Raya, sensing this, resisted Bolkovac’s help but ultimately and rightly came to trust the American police officer.  Bolkovac made her promise to keep Raya safe in good faith, not really knowing at the time the extent of what she would face to do so.  To attempt to describe what Raya suffers once back in the hands of traffickers violates the bound of decency and would be too sickening a picture to paint.  Suffice it to say, she learns the value of silence. 

Here, it behooves me to note that this film is based on and remains in very large part faithful to actual events that took place in Bosnia in 1999.  I tell you that now because what the audience learns next is rather difficult to believe. 

The primary clientele of these “bars” are the local, national, and UN law enforcement officials and diplomats sworn and paid to protect the very people they are hurting.  Many of them are directly involved in the trade at all levels, from driving vans full of frightened girls across the border into Bosnia to overseeing the cover-up. 

International law enforcement is protected from prosecution for such crimes, having been granted complete and total immunity in the course of their tenure as peacekeepers.  That is how most got away with it.  But the corruption goes much further.

After cracking the case and the extensive violations of every legal and ethical code known to man committed by many of her co-workers, Bolkovac is fired from her post.

How is that possible?

The company who contracts the peacekeepers, called DynCorp, is a private sector corporation that sees profits in the hundreds of millions on these contracts.  They refuse to see a loss in these extensive profits. 

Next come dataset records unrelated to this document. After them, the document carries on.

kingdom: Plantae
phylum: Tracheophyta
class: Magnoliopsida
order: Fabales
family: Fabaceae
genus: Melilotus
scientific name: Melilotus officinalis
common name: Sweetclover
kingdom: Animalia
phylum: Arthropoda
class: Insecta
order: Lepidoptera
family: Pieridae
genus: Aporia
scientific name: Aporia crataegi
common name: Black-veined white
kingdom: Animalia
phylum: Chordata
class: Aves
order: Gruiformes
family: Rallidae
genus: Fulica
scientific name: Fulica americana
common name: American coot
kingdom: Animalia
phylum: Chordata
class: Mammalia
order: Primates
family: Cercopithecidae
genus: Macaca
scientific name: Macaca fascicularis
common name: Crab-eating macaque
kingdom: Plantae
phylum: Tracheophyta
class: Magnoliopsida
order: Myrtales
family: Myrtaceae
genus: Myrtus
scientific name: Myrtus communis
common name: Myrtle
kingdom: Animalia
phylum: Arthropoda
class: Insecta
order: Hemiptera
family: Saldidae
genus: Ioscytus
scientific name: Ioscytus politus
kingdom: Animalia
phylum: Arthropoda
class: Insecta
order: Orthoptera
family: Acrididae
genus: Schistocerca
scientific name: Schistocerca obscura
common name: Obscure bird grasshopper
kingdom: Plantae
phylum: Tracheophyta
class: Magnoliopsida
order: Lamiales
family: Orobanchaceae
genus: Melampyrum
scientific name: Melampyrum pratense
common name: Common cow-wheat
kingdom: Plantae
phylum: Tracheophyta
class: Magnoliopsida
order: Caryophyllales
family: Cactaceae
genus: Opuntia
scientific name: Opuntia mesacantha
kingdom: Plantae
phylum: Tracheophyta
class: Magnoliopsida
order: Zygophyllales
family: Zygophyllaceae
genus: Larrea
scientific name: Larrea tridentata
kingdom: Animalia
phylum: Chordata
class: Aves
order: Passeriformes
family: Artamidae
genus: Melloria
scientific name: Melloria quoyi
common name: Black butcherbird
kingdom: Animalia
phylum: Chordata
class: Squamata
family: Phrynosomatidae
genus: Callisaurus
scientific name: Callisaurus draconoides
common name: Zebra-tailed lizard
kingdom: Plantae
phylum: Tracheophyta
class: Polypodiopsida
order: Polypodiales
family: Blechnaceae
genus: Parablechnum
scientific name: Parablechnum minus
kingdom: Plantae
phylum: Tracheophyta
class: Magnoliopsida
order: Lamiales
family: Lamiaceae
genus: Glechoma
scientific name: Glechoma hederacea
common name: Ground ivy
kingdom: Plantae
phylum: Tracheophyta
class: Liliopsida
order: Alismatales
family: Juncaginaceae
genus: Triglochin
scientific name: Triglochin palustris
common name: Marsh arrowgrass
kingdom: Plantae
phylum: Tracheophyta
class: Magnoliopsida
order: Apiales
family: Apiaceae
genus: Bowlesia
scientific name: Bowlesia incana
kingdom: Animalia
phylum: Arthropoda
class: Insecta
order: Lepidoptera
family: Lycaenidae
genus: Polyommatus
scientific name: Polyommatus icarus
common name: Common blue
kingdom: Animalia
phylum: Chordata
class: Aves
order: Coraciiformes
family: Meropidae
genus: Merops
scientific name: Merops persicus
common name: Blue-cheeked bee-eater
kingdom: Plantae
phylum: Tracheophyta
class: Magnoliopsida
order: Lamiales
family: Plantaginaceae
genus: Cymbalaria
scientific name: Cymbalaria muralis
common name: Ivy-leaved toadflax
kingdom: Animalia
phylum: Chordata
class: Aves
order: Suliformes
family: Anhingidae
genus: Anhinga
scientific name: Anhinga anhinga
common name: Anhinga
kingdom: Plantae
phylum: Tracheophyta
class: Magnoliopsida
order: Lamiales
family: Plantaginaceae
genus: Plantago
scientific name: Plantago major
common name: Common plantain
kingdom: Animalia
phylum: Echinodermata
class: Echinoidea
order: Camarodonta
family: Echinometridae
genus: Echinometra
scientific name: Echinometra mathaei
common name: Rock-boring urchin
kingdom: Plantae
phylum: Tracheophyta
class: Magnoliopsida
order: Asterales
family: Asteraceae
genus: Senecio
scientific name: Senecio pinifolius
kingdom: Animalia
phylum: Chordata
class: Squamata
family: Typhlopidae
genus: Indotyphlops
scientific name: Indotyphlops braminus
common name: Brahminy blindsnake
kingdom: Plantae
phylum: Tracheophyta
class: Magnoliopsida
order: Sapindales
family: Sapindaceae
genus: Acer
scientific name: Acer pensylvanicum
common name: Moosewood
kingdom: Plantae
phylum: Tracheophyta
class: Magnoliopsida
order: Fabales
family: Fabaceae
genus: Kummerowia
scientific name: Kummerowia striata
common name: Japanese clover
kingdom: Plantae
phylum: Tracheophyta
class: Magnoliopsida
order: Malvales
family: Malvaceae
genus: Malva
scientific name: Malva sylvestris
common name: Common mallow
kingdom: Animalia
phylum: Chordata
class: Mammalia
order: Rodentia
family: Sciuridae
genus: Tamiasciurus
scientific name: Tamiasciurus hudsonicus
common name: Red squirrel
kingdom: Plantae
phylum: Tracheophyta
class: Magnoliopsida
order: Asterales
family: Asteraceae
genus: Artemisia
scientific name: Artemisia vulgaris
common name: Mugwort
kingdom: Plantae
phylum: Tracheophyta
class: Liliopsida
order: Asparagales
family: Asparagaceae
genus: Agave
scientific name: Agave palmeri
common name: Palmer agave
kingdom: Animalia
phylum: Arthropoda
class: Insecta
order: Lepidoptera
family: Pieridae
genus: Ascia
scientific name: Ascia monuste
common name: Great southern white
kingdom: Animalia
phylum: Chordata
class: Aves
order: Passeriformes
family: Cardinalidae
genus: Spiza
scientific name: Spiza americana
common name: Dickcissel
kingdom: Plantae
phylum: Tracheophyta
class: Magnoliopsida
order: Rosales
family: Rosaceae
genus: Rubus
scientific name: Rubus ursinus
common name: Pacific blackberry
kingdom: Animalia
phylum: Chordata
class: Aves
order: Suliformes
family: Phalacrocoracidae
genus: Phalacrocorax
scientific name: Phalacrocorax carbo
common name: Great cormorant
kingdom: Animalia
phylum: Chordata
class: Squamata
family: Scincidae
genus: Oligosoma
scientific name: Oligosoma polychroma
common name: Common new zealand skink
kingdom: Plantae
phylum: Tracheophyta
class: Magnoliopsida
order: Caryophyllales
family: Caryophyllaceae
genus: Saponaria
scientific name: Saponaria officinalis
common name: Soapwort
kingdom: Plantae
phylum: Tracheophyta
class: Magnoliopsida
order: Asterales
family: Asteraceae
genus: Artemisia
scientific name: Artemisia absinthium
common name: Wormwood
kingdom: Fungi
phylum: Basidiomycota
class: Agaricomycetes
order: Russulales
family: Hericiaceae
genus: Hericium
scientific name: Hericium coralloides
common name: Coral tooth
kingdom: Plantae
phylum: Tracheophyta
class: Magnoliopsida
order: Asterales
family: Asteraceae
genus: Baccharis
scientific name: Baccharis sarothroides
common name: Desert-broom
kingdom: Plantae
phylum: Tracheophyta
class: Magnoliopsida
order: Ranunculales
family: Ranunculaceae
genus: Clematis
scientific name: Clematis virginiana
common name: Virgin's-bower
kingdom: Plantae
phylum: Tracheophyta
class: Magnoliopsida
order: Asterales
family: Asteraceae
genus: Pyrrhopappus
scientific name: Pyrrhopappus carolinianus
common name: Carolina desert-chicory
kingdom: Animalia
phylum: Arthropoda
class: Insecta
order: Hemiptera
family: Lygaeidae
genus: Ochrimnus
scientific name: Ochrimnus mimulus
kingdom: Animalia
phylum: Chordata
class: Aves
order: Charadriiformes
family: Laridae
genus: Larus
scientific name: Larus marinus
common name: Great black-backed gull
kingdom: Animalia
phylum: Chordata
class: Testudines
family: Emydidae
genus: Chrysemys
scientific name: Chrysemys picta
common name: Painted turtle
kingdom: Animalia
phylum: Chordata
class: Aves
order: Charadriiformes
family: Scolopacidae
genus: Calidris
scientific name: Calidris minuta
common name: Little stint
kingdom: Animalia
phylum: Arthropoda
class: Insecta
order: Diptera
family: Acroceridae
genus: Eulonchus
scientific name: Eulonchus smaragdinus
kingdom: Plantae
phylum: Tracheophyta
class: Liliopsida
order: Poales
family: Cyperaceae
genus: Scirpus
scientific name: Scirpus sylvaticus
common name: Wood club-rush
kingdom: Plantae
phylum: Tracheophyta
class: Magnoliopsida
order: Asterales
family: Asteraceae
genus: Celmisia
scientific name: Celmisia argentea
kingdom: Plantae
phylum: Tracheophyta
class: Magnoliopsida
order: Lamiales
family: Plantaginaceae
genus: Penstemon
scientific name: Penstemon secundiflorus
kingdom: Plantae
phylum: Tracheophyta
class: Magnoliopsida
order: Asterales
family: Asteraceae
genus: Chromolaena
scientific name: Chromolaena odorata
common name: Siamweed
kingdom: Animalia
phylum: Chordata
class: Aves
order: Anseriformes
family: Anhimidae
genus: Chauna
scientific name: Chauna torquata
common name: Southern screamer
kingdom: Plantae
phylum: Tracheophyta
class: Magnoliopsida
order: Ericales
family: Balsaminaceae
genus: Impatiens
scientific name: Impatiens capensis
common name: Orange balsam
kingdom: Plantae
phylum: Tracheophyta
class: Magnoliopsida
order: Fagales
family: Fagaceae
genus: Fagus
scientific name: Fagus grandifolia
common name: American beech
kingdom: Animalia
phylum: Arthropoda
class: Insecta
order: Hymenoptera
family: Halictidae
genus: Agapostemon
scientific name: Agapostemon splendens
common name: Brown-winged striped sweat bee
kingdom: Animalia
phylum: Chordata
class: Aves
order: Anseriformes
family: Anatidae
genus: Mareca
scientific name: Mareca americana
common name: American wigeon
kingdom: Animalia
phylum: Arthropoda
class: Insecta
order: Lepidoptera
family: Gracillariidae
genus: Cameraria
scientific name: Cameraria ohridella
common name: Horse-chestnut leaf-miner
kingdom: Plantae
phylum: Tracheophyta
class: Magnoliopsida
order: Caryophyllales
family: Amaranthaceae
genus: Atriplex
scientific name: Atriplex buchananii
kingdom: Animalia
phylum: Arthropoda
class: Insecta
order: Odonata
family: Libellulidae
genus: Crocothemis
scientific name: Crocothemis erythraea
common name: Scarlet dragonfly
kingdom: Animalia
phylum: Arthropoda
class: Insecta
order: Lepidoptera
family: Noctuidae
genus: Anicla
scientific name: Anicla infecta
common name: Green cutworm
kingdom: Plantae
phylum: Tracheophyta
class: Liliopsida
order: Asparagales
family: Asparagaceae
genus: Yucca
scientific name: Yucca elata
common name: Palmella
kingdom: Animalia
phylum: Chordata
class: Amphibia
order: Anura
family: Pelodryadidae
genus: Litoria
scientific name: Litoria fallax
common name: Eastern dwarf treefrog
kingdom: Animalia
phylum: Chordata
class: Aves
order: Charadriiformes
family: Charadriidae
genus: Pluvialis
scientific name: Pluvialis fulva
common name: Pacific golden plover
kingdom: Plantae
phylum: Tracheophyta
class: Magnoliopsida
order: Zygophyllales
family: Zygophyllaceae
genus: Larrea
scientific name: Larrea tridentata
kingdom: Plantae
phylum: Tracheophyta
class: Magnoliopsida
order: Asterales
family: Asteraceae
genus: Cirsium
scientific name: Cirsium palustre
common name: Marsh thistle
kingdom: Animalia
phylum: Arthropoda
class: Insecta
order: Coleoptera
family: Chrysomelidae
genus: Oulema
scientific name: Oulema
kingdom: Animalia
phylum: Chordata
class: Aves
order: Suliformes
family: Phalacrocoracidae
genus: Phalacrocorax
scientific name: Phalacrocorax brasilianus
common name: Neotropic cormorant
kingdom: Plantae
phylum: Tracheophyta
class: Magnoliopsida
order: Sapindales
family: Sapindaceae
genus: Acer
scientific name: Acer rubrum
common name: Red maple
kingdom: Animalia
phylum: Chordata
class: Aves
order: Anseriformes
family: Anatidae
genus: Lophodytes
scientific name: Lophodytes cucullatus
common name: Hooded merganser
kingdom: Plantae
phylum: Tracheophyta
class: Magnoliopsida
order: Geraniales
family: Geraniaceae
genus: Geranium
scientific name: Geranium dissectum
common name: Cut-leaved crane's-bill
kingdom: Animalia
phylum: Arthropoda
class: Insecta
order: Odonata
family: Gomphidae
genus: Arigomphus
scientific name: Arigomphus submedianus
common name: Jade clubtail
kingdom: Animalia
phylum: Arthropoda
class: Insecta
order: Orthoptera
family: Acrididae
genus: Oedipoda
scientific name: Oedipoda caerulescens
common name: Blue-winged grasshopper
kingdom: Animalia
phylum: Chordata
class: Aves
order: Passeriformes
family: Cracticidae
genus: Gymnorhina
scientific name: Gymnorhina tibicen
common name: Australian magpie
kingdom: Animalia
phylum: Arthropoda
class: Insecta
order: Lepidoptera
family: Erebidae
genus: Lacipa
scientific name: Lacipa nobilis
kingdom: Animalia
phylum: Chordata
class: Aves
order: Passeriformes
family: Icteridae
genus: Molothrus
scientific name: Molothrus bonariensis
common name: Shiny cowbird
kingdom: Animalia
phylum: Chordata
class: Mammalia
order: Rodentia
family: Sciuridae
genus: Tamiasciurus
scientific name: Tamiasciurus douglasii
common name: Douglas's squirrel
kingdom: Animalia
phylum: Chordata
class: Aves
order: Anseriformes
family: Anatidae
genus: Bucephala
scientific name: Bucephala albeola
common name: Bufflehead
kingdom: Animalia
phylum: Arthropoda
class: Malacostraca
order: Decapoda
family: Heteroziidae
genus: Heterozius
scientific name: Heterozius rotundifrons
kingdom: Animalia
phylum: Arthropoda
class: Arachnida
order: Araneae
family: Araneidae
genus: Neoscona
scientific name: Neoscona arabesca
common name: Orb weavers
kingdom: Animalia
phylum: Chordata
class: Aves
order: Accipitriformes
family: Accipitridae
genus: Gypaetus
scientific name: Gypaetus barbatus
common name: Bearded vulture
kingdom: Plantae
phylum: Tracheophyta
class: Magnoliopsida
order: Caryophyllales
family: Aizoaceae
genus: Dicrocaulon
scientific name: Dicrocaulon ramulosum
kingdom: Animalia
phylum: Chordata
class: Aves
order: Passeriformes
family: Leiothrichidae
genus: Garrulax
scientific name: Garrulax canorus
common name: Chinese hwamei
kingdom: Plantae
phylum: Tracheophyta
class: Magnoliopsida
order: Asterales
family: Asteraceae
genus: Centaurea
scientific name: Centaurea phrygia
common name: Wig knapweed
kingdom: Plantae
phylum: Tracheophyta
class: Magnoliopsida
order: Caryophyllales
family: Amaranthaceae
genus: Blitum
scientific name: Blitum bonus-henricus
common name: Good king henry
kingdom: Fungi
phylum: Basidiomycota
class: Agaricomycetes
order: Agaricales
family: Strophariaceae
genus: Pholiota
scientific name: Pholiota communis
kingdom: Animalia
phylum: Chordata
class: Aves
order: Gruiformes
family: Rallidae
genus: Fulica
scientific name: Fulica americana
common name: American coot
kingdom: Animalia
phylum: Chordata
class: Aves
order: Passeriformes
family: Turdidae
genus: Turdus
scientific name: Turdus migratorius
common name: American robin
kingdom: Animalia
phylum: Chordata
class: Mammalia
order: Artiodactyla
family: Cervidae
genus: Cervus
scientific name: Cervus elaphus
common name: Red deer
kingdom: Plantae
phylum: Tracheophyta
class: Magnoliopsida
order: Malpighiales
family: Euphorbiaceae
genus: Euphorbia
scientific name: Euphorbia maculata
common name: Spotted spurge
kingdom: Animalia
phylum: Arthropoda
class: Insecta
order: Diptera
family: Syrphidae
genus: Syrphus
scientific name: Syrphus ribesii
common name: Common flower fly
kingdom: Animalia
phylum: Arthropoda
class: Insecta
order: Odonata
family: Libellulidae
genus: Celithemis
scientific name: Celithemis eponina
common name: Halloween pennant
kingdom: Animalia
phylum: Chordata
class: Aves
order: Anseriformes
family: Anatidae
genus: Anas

Lacking any other way to fight these injustices, Bolkovac takes the story public to the BBC where these events received attention on a world stage.

Twelve years after the events of this film transpired, Bolkovac remains unable to get work in the international law enforcement community, the U.S. and other nations still contract with DynCorp, and none of the officials and officers who were party to and involved in these crimes have been tried. 

Now, I could talk to you about how the performances were, whether the film was good or bad, the importance of art in keeping is responsibility to create awareness.  Frankly, that is all completely beside the point. 

I publically sobbed watching these events on the screen.  And it’s criminal that that is all I had the power to do.  Tears in such cases are utterly meaningless.  Some people left satisfied in their scoff and returning to the making of dinner plans that had occupied their thoughts before the film began.

I don’t mean to stand on a soapbox and preach morals.  But I’m afraid that I can’t just go to dinner either.
It doesn’t matter if the movie is good, bad, shocking, moving, or any other adjective applied too liberally to works of art. The Whistleblower is an important film, perhaps one of the most important made yet in this century.

See it.  Tell everyone you know to see it.  Yes, it is an extremely difficult watch (I nearly had to leave myself), but it is important that everyone who can possibly sit through it and admit to themselves what over 2.5 million people world wide have to call everyday life.   I hope it makes everyone as angry and hurt as it made me, not because I want anyone to feel badly, but because only then will anything be done about it.  Only when someone is this full of rage can they sit down and write or call your Senator, your State Rep., whoever you can think of to communicate this too.

I have no illusions of grandeur and don’t think that my blogosphere activism will stop human trafficking, corruption of officials, or any other atrocity that occurs in the world.  But I desperately hope that we can at least force our own nation, the self-titled beacon of light in the world, to stop being party to it.